Ходжа тонко и хищно улыбнулся:

— Впервые вижу франка без кольчуги. Что заставило тебя забыть свою врождённую трусость и выйти навстречу врагу, не прикрывая грудь железом?

Оскорбление было рассчитано на то, что франк потеряет самообладание и сразу же бросится на врага, раскроется и тут же падёт под смертельным ударом. Но Эмери только усмехнулся:

— Очень хотел повидать тебя, Ходжа.

Воин джихада понял, что перед ним достойный противник.

Теперь Эмери хорошо рассмотрел его лицо. Странная горечь была в изгибе его тонких губ. Горечь, которую не могла поглотить никакая улыбка. Было в этой горечи что-то гипнотическое: влекущее и отталкивающее одновременно. Халат открывал грудь Ходжи, на которой виднелась татуировка — арабская вязь Корана. В каждой руке Ходжа держал по сабле. Эмери стоял перед ним в лёгкой тунике, в правой руке сжимая короткий меч, в левой — кинжал.

Сабли замелькали так, что их почти не было видно. Эмери никак не мог перехватить инициативу и по кругу отступал перед этим ошеломляющим натиском. Он понял, что столкнулся с фехтованием совершенно иного рода, не имея ничего ему противопоставить. Кружась, как две дьявольские мельницы, сабли Ходжи плотно закрывали его от любого выпада, вскоре обещая перемолоть рыцаря в куски. Эмери понял: или он сейчас атакует, или дальнейший бой не имеет смысла.

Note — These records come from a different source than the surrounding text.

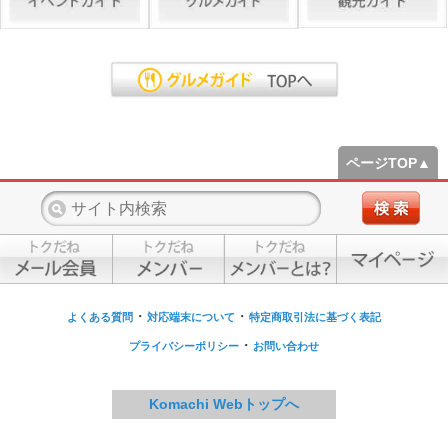
ページTOP▲
・
・
よくある質問
対応端末について
特定商取引法に基づく表記
・
プライバシーポリシー
お問い合わせ
Komachi Webトップへ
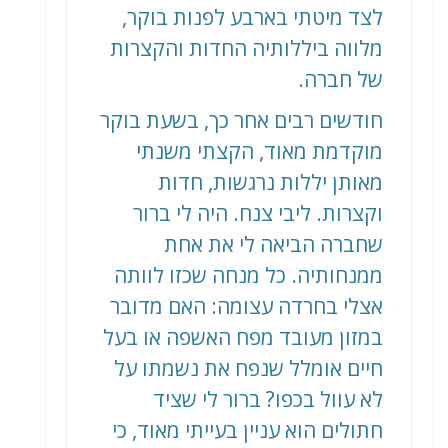
לצד מיטתי בארבע לפנות בוקר,
מלווה ביללותיה החדות והקצרות
של חברה.
חודשים רבים אחר כך, בשעת בוקר
מוקדמת מאוד, הקצתי משנתי
מאותן יללות נרגשות, חדות
וקצרות. ליבי צנח. היה לי ברור
שחברה הביאה לי את אחת
ממנחותיה. כל מנחה שכזו לוותה
אצלי בחרדה עצומה: האם מדובר
במזון מעובד מפח האשפה או בעל
חיים אומלל שנפח את נשמתו על
לא עוול בכפו? ברור לי שציד
חתולים הוא עניין בעייתי מאוד, כי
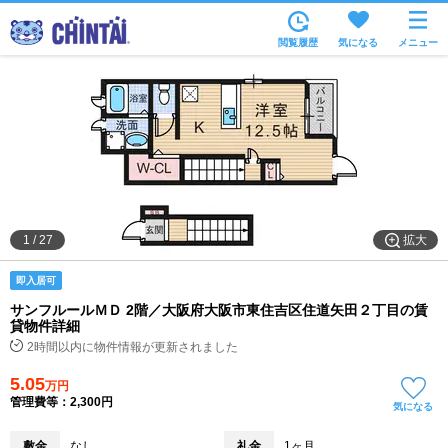
お部屋を探す
閲覧履歴
気になる
メニュー
沿線・駅から
住所から
家賃相場から
通勤通学時間から
物件特集から
拡大
1
/
27
不動産会社から
即入居可
TOP
サンフルールＭＤ 2階／大阪府大阪市東住吉区住道矢田２丁目の賃
貸物件詳細
2時間以内に物件情報が更新されました
5.05
万円
管理費等：2,300円
気になる
敷金
なし
礼金
1ヶ月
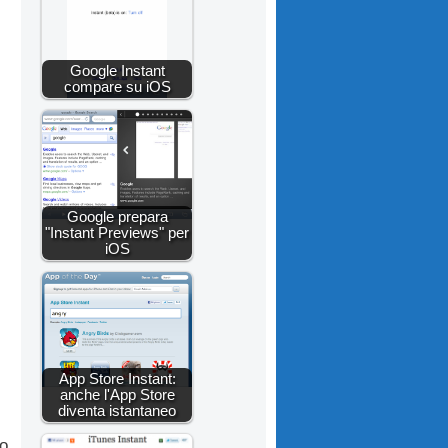
Google Instant
compare su iOS
Google prepara
"Instant Previews" per
iOS
App Store Instant:
anche l'App Store
diventa istantaneo
o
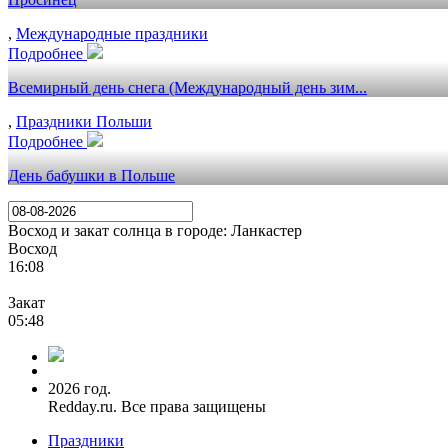
,
Международные праздники
Подробнее
Всемирный день снега (Международный день зим...
,
Праздники Польши
Подробнее
День бабушки в Польше
Восход и закат солнца
в городе: Ланкастер
Восход
16:08
Закат
05:48
2026 год.
Redday.ru. Все права защищены
Праздники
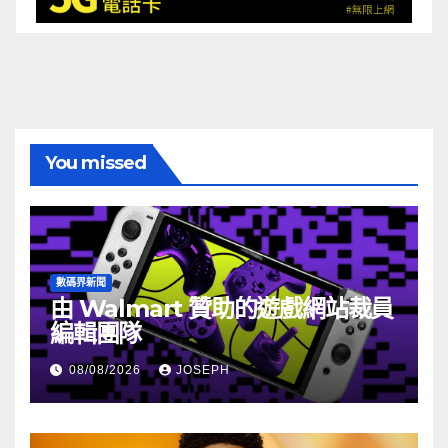
You missed
數碼界新聞
由 Walmart 贊助的遊戲網站裁員
編輯團隊
08/08/2026
JOSEPH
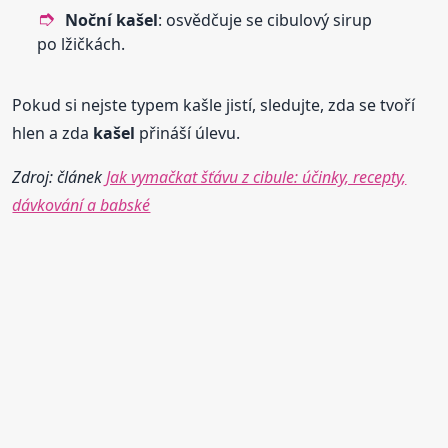
Noční
kašel
: osvědčuje se cibulový sirup
po lžičkách.
Pokud si nejste typem kašle jistí, sledujte, zda se tvoří
hlen a zda
kašel
přináší úlevu.
Zdroj: článek
Jak vymačkat šťávu z cibule: účinky, recepty,
dávkování a babské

Его выпад был не так уж плох — снизу, где противник не может прикрыться. Меч пропорол халат Ходжи, но бок не пронзил, ушёл по касательной, разрезав кожу. Реакция Ходжи была мгновенной, но, потерянные им доли секунды стоили ему длинной резаной раны. Ещё пара таких ран и он истечёт кровью. На вполне естественное желание Ходжи отрубить ему руку, Эмери так же отреагировал мгновенно и так же потерял долю секунды — сабля успела чиркнуть по запястью правой руки. Боль от этой раны была очень странной, словно в руку ударила молния. Меч тут же выпал, пальцы скрючило.

Эмери остался с кинжалом в левой руке. Против двух сабель он был, практически, безоружен. Правая сторона халата Ходжи ниже пояса полностью намокла от крови, он тоже был уже почти не боец, однако, без перевязки мог сражаться ещё минут пять, а ему и минуты не потребуется, чтобы прикончить рыцаря.

Эмери демонстративно бросил кинжал на камни и упал на колени, склонив голову, всем своим видом изображая, что сдаётся в плен. Он знал, что Ходжа его не пощадит, но он знал так же, что несколько секунд он обязательно потратит на то, чтобы насладится зрелищем униженного противника. Левая рука Эмери метнулась к кинжалу, закреплённому на бедре, и через доли мгновения рукоятка этого кинжала уже торчала из груди у Ходжи. Удар был направлен точно в сердце, иначе, Эмери знал это, Ходжа в последнем напряжении воли успел бы его прикончить.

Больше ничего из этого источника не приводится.